As they waited, their hearty laughter fill the space and their healthy-looking faces cast bright smiles on the room, adding an air of hope to a room full of men who, just months ago, had been totally dependent on opioids.

Off and on the beaten track

Nguyen Trong Thong, 40, is the oldest recovering addict at the Drug Rehab Center No.3.  This is his third time in the facility.

In 2016, he relapsed just two months after his first release from rehabilitation.  A short time after he was released again he found himself convicted of another drug charge and sentence to two years at the center.

 “I have nothing left, you know,” Thong told Tuoi Tre.

“At least, here I have a schedule to follow, a task to perform, and some spare moments to reflect on myself.”

Patients at the center are paid for the labor. Though the wage is a meager VND2 million (US$86.23) per month, it is more than enough to encourage ex-addicts to work legally instead of turning to petty thievery upon their release.

Nguyen Minh Du, a 20-year-old man who has been admitted to the center twice, agrees that the payment scheme is a priceless factor for rehabilitation.

“I have spent four years suppressing my addiction at this center,” he said.

“At least, I’m able to earn for myself here and make money through work instead stealing.”

But money isn’t the only driving factor for these patients.

Duong Quang Hung, 30, was forcefully admitted into the center.

At first, Hung found himself brawling with other students almost on a daily basis, until one of the center’s trainers, Vo Chi Cong, changed his life.

Cong chose to talk with Hung and reminded the him that his mother was at home, praying for his return. 

The talk impacted Hung and he promised himself that he’d rehabilitate to the best of his ability so that he could once again be with his mother.

 Nguyen Phuc Hung, a rehabbing addict, works at the Drug Rehab Center No.2 in Lam Dong, Vietnam's Central Highlands. Photo: Thao Thuong / Tuoi Tre

Faith: a rare commodity

Heroin addicts in Vietnam tend to be shunned by society.  This prevailing attitude is a huge factor in the country’s high relapse rates.  Oftentimes, addict expected to be welcomed home, but instead find that things have changed.

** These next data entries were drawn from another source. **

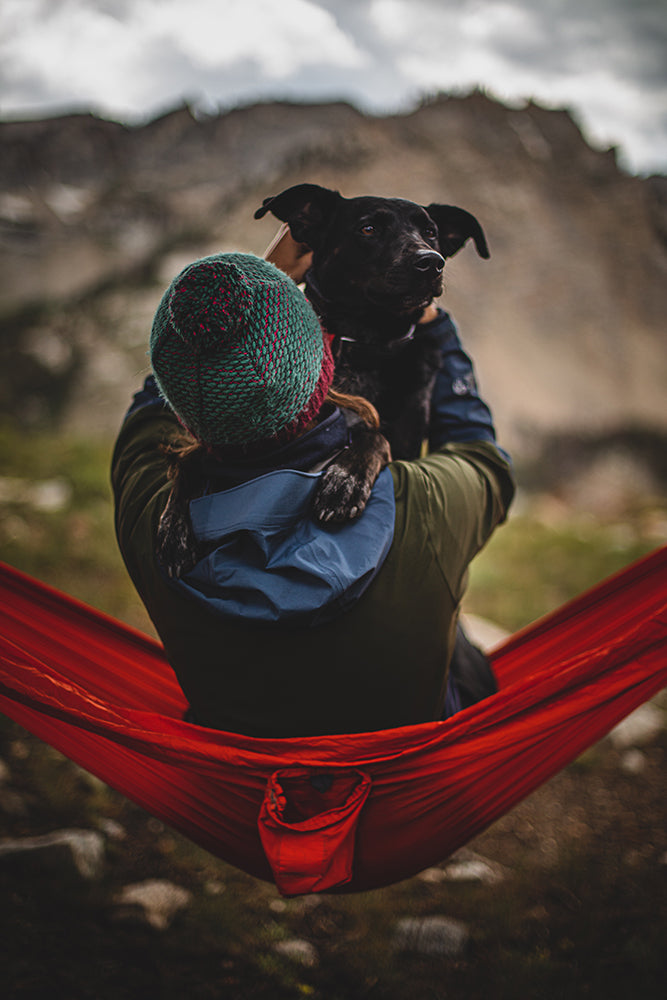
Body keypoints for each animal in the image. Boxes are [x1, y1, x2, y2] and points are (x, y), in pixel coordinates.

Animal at [253, 184, 488, 520]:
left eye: (430, 232)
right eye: (369, 229)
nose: (432, 261)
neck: (362, 341)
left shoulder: (408, 453)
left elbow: (376, 436)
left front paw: (347, 479)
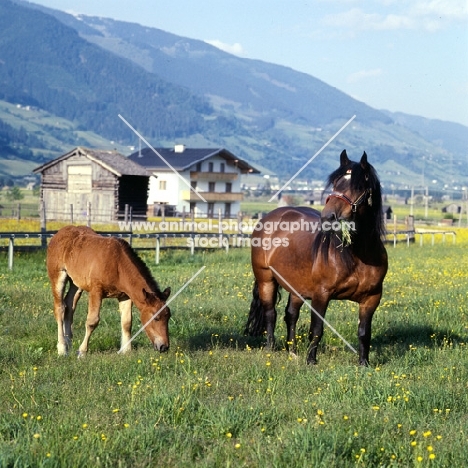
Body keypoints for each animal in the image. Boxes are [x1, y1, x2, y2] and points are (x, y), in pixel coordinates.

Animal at [46, 226, 172, 354]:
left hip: (76, 283)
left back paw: (68, 343)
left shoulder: (125, 296)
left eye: (168, 317)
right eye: (156, 318)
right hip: (58, 275)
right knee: (60, 308)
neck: (118, 264)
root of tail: (58, 234)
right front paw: (82, 351)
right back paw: (62, 348)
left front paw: (126, 351)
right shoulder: (96, 291)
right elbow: (92, 321)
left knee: (70, 306)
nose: (164, 347)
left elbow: (127, 322)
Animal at [245, 150, 388, 366]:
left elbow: (364, 332)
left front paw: (364, 363)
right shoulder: (321, 294)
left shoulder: (372, 298)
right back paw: (271, 348)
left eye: (358, 186)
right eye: (335, 183)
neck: (359, 255)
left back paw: (292, 351)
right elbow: (317, 329)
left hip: (296, 285)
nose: (328, 216)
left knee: (291, 315)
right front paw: (311, 361)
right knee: (271, 313)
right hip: (266, 279)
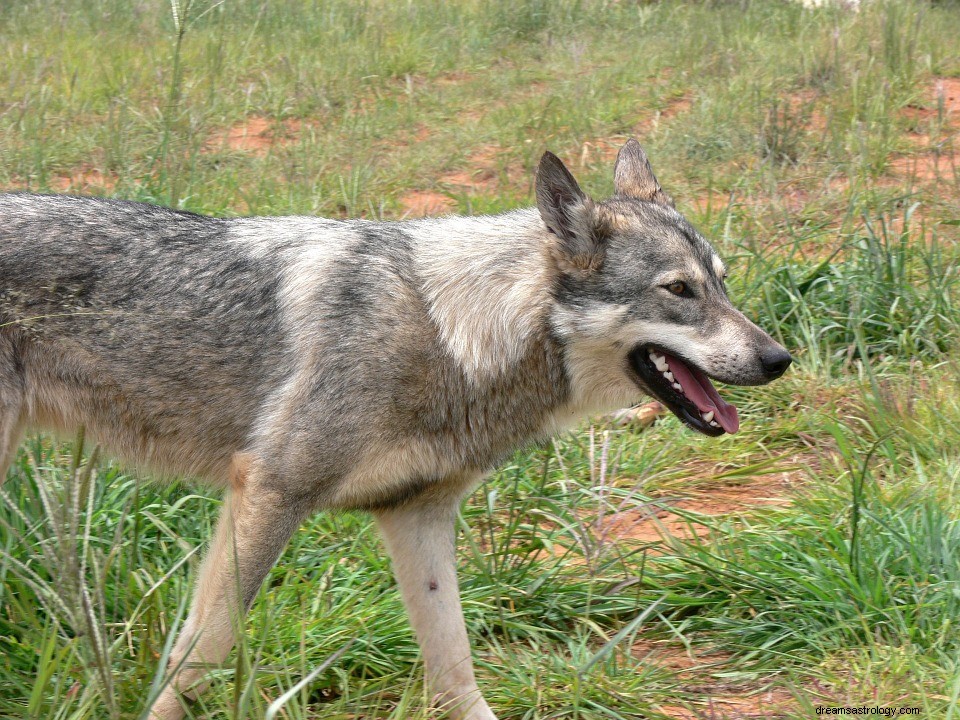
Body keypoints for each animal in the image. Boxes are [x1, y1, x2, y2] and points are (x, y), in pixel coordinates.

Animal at [0, 141, 792, 720]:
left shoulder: (417, 517)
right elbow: (202, 653)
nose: (779, 359)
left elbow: (456, 671)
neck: (449, 333)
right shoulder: (270, 493)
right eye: (679, 291)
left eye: (723, 283)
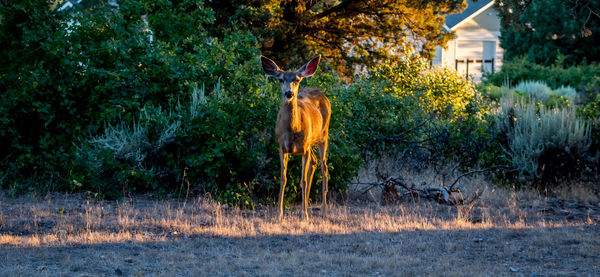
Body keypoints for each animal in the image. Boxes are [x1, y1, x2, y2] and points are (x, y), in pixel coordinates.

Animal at [260, 55, 330, 219]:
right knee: (315, 162)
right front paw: (279, 214)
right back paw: (306, 206)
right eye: (280, 79)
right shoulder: (281, 147)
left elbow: (302, 180)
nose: (289, 93)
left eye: (297, 80)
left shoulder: (304, 148)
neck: (292, 129)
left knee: (324, 167)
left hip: (323, 136)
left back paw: (323, 210)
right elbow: (283, 178)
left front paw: (305, 215)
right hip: (311, 143)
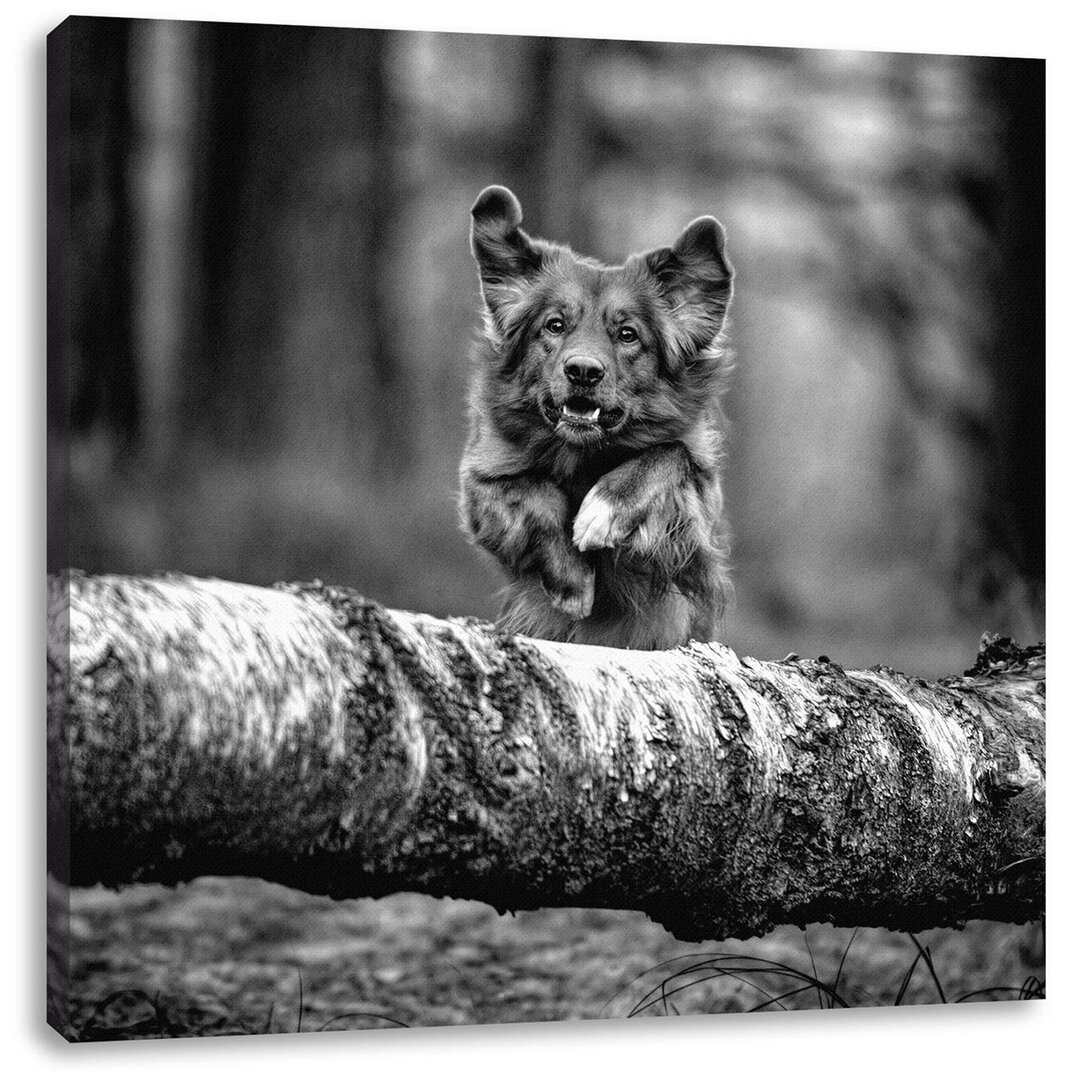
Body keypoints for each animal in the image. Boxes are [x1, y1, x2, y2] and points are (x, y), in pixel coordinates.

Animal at [455, 185, 734, 648]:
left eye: (628, 334)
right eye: (554, 325)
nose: (583, 371)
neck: (583, 451)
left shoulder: (696, 515)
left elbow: (668, 454)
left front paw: (604, 509)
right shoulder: (481, 482)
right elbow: (537, 494)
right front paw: (573, 581)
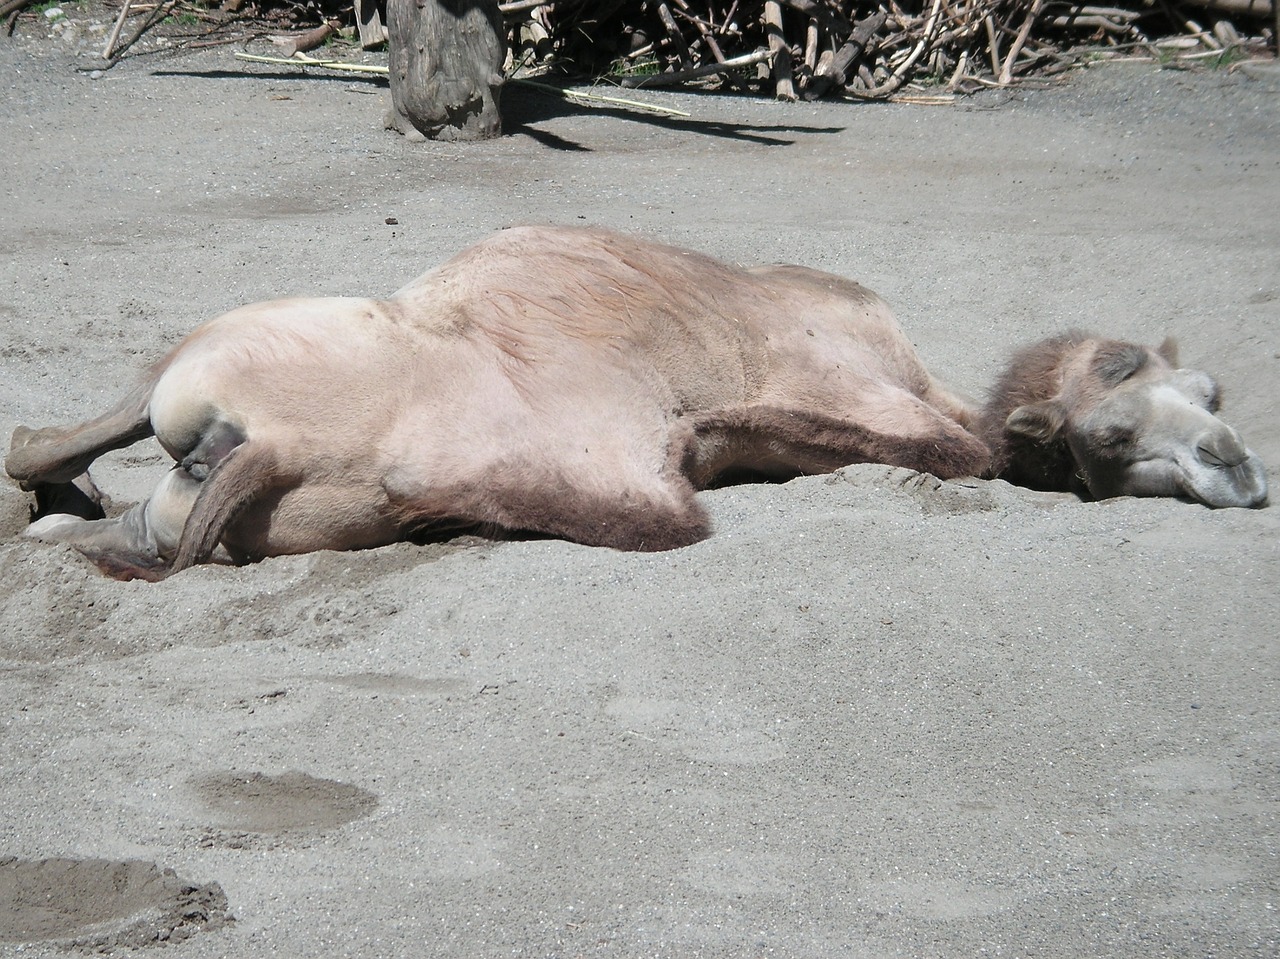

Cuong, 38, began using in 2000 when his then girlfriend’s brother pressured him into trying heroine.

Over the past two decades he has been in and out of various rehab centers at least four times.

Each time, the moment he gets out, he goes right back in.

According to Cuong, the reason for his reckless attitude towards the substance, was because no one ever believed in him, even his family, after his rehab.

Every time he got too near the cash counter people are be suspicious of him.

“There is just no real way out,” Cuong stated.

Cuong is but one among many of his peers, who also got back to square one after all they had been through, merely due to social distrust.

Nguyen Minh Tien, 34, thought he had risen above such prejudice, when he finally landed a job as a blue-collar worker at a local factory.

But news about his past admission at the rehab center soon spread out, which heavily dampened his effort to get on to the friendly side of his colleagues.

“If you go to work, people will think you are just hanging out with bad guys,” he said.

“Should you work overtime, that only means an excuse to go get a dose.”

Though Vietnamese rehab centers have pulled off quite some feat when it comes to its trade, it seems the whole process will just come to waste, as they cannot “train” the outside society to accept the ex-addicts back.

According to Truong Van Hau, direct of the Drug Rehab Center No.2, aside from each rehabbing addicts’ willpower, to successfully stay off drugs altogether, all-in support from the community is mandatory. 

Without this support, ex-addicts have nowhere to turn – except towards drugs.

By the end of 2018, there were 223,000 officially registered heroin addicts currently in rehabilitation in Vietnam. In 2016, the figure was only 11,831.

Fifty-eight out of 63 provinces and cities in Vietnam observe an increase in the number of addicts within their localities.

While 50.9 percent of the addicts are 30 or older, younger people are also exposed to the addictive risk, as those aged 16-30 make up the second largest amount of 49 percent.

According to the latest report, 96 percent of the addicts are male.